Die Arbeitgeberseite hat diesem Tarifabschluss am 1. Juni 2021 Uhr endgültig zugestimmt.

VdEW und NGG einigten sich auf einen stufenweise steigenden Branchenmindestlohn mit einer Laufzeit bis Ende November 2024. Vorbehaltlich der von beiden Seiten angestrebten Allgemeinverbindlichkeitserklärung seitens des BMAS werden in der Fleischbranche zukünftig folgende Mindestentgelte gelten:

10,80 € mit Allgemeinverbindlichkeitserklärung, voraussichtlich ab dem 01.08.2021; 11,00 € ab 01.01.2022; 11,50 € ab 01.12.2022; 12,30 € ab 01.12.2023; Laufzeit bis 30.11.2024.

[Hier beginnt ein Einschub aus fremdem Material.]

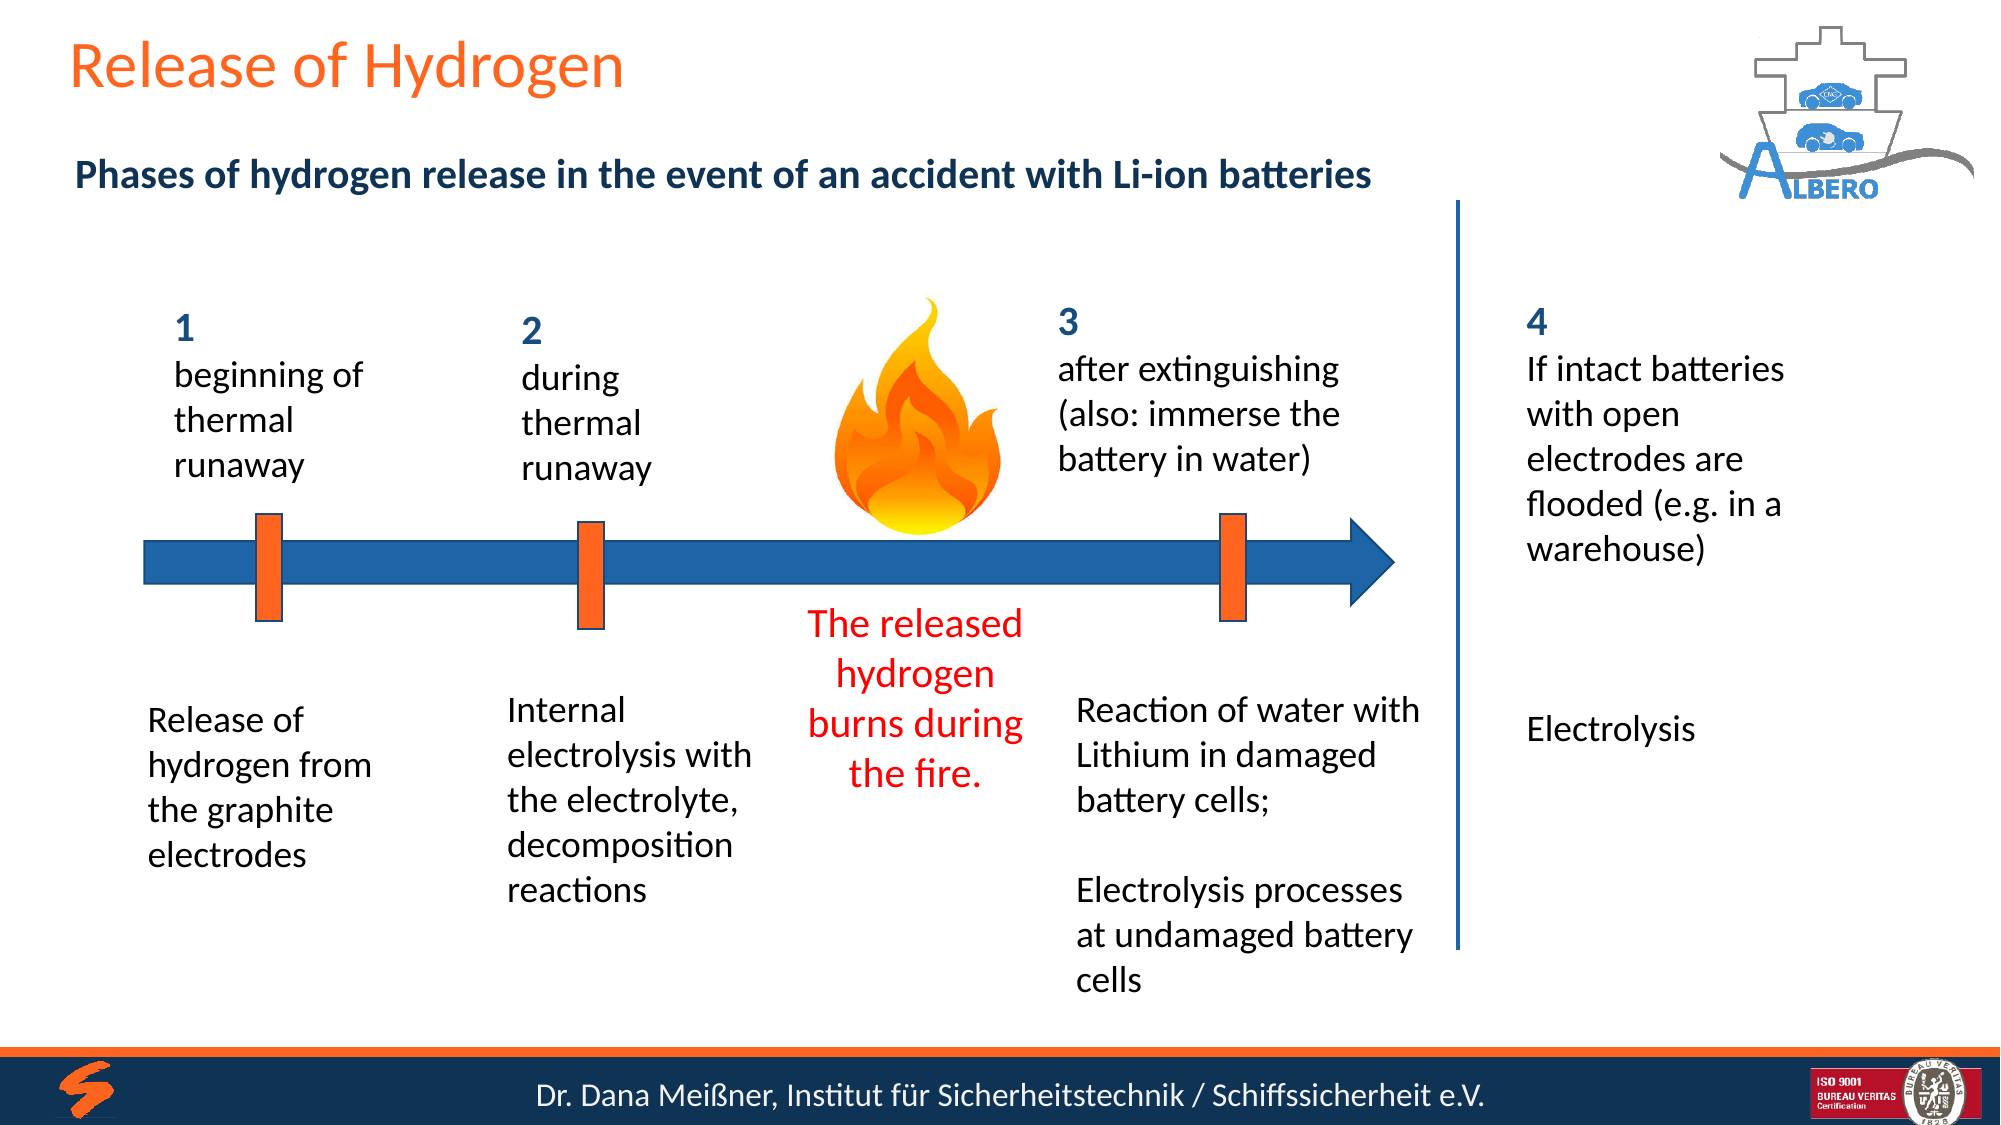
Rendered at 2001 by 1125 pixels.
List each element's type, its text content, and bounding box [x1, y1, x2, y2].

text_box Release of hydrogen from the graphite electrodes [132, 687, 416, 883]
text_box 3 after extinguishing (also: immerse the battery in water) [1075, 286, 1448, 487]
title Release of Hydrogen [55, 15, 1945, 117]
text_box 4 If intact batteries with open electrodes are flooded (e.g. in a warehouse) Electrolysis [1511, 286, 1839, 757]
text_box [605, 540, 1219, 585]
text_box [1219, 513, 1247, 622]
text_box Phases of hydrogen release in the event of an accident with Li-ion batteries [60, 139, 1398, 204]
text_box [283, 540, 577, 585]
text_box [1247, 517, 1396, 608]
picture [764, 260, 1075, 572]
picture [55, 1061, 117, 1119]
text_box Internal electrolysis with the electrolyte, decomposition reactions [492, 677, 775, 918]
text_box Reaction of water with Lithium in damaged battery cells; Electrolysis processes at undamaged battery cells [1061, 677, 1441, 1008]
text_box [143, 540, 255, 585]
text_box 2 during thermal runaway [506, 295, 748, 496]
picture [1810, 1055, 1982, 1125]
text_box [255, 513, 283, 622]
text_box [577, 521, 605, 630]
text_box The released hydrogen burns during the fire. [774, 588, 1057, 804]
text_box Dr. Dana Meißner, Institut für Sicherheitstechnik / Schiffssicherheit e.V. [521, 1065, 1503, 1121]
picture [1720, 26, 1974, 199]
text_box 1 beginning of thermal runaway [159, 292, 400, 493]
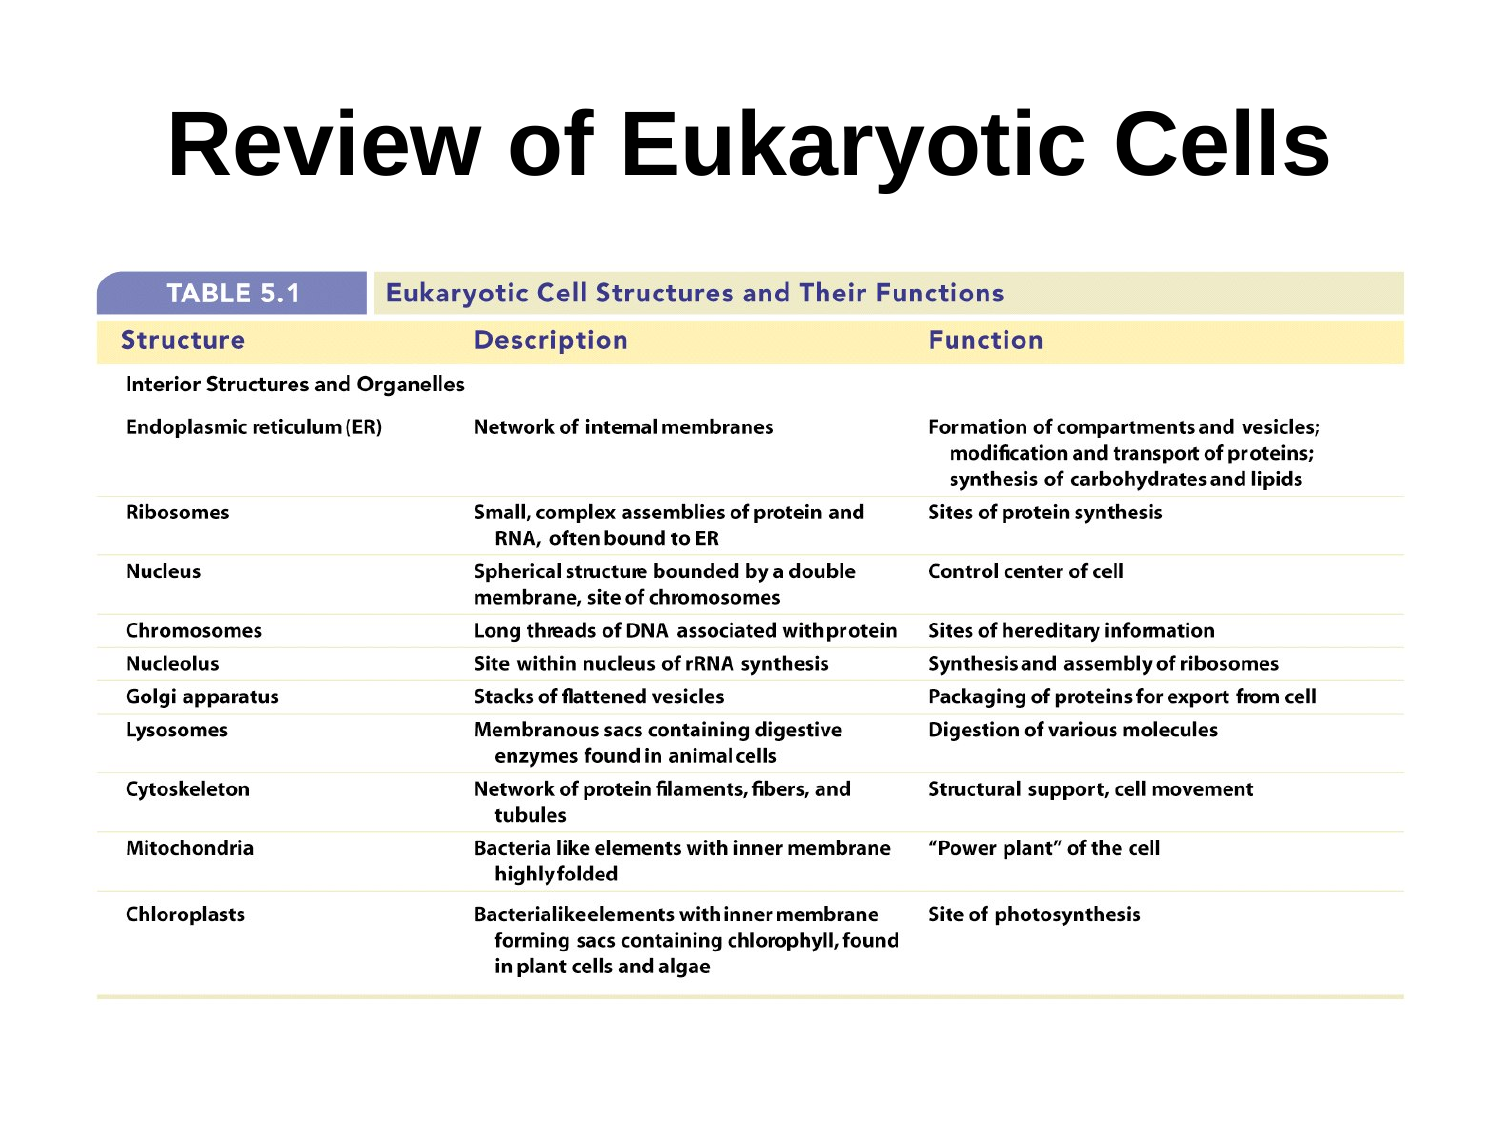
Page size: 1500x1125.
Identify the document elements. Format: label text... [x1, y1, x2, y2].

title Review of Eukaryotic Cells [74, 44, 1426, 233]
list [92, 262, 1408, 1006]
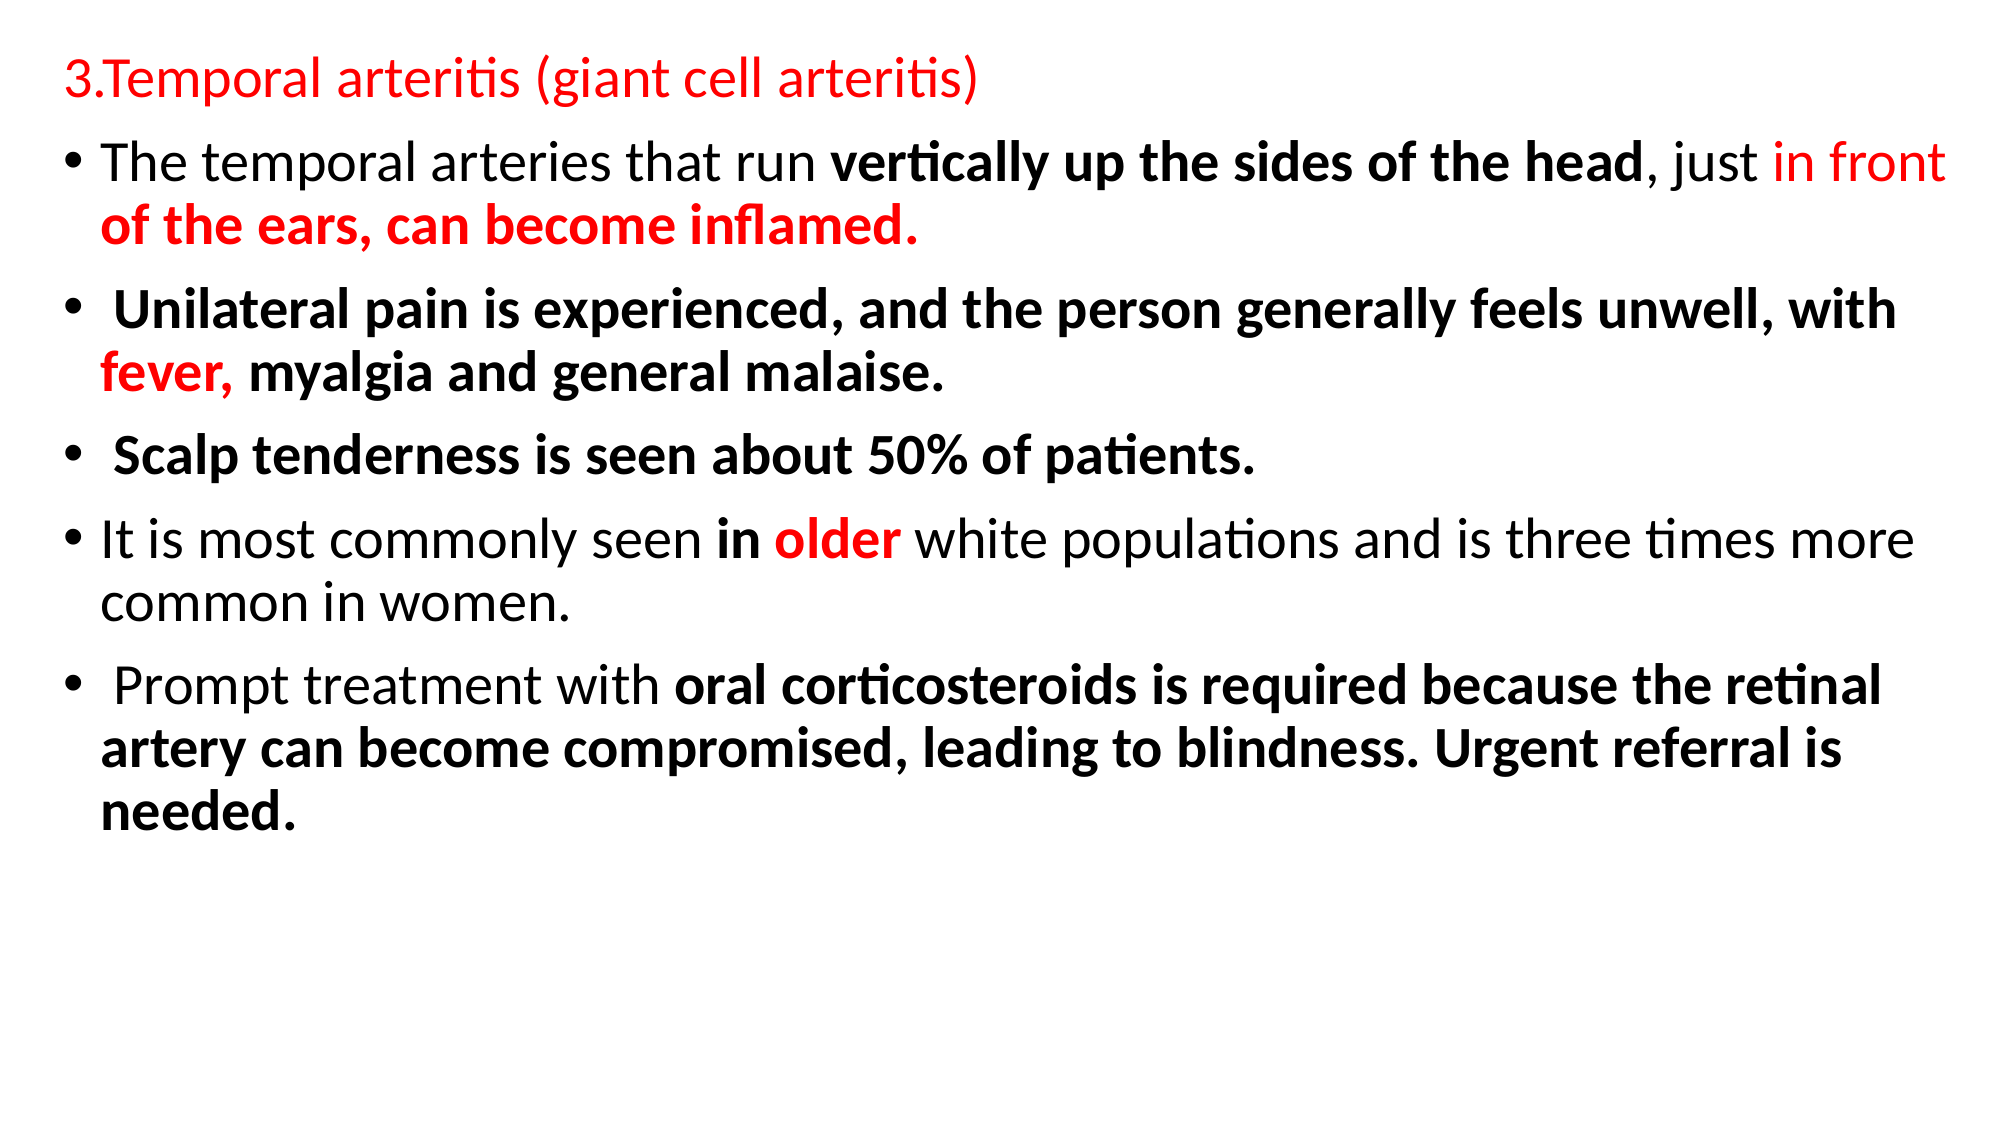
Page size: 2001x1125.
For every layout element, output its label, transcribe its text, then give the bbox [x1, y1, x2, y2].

Darüber hinaus verständigten sich die Tarifpartner, die Thematik der Arbeitnehmerüberlassung durch einen gesonderten zweiten Tarifvertrag zu regeln, der nur für Verbandsmitglieder gelten soll. Der zukünftige Einsatz von Zeitarbeitnehmern wird durch die gesetzlichen Regelungen des GSA Fleisch stark reglementiert. In geringem Umfang können beispielsweise in Saisonzeiten maximal 8 % Zeitarbeitnehmer für Einsatzzeiträume von längstens vier Monaten beschäftigt werden.